Pelkey had been born in 1963 in Colorado. Records indicated that she had been living in Anchorage in the early 1980s when Hansen was active. No record was found that she had been reported missing. Researchers found no indication that Pelkey was alive after 1984. Additional research identified a few potential relatives of Pelkey’s that currently reside in Alaska and Arkansas.

ABI contacted Pelkey’s relatives. They confirmed that she had lived in Anchorage in the 1970s.
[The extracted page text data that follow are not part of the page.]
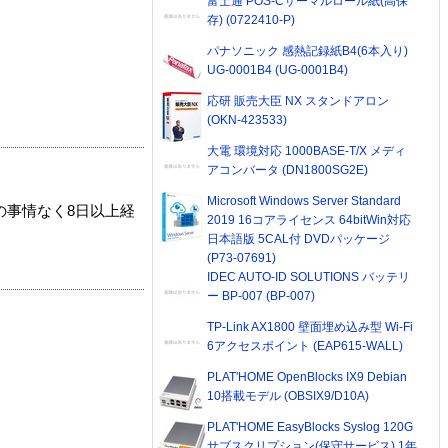
富士通 POS-Cサーマルロール紙(高保
存) (0722410-P)
パナソニック 感熱記録紙B4(6本入り)
UG-0001B4 (UG-0001B4)
応研 販売大臣 NX スタンドアロン
(OKN-423533)
大電 環境対応 1000BASE-T/X メディ
アコンバータ (DN1800SG2E)
Microsoft Windows Server Standard
の事情なく8日以上経
2019 16コアライセンス 64bitWin対応
日本語版 5CAL付 DVDパッケージ
(P73-07691)
IDEC AUTO-ID SOLUTIONS バッテリ
ー BP-007 (BP-007)
TP-Link AX1800 壁面埋め込み型 Wi-Fi
6アクセスポイント (EAP615-WALL)
PLAT'HOME OpenBlocks IX9 Debian
10搭載モデル (OBSIX9/D10A)
PLAT'HOME EasyBlocks Syslog 120G
サブスクリプション(保守サービス) 1年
She moved to Arkansas as a teenager. She later returned to Anchorage in late 1981 to live with her father and stepmother but eventually ended up living on the street. By late 1982 or early 1983, she had vanished. Pelkey’s relatives did not know for certain why her parents, who are now deceased, did not report her missing. Pelkey would have only been 19 at the time of her murder.

ABI contacted the Arkansas State Police and requested their assistance. They contacted a very close relative of Pelkey’s and obtained a DNA sample. The sample was sent to the State of Alaska Scientific Crime Detection Laboratory in Anchorage. Kinship DNA analysis completed in September 2021, confirmed that “Horseshoe Harriet” is in fact Robin Pelkey. Her surviving next of kin were notified that she has been positively identified.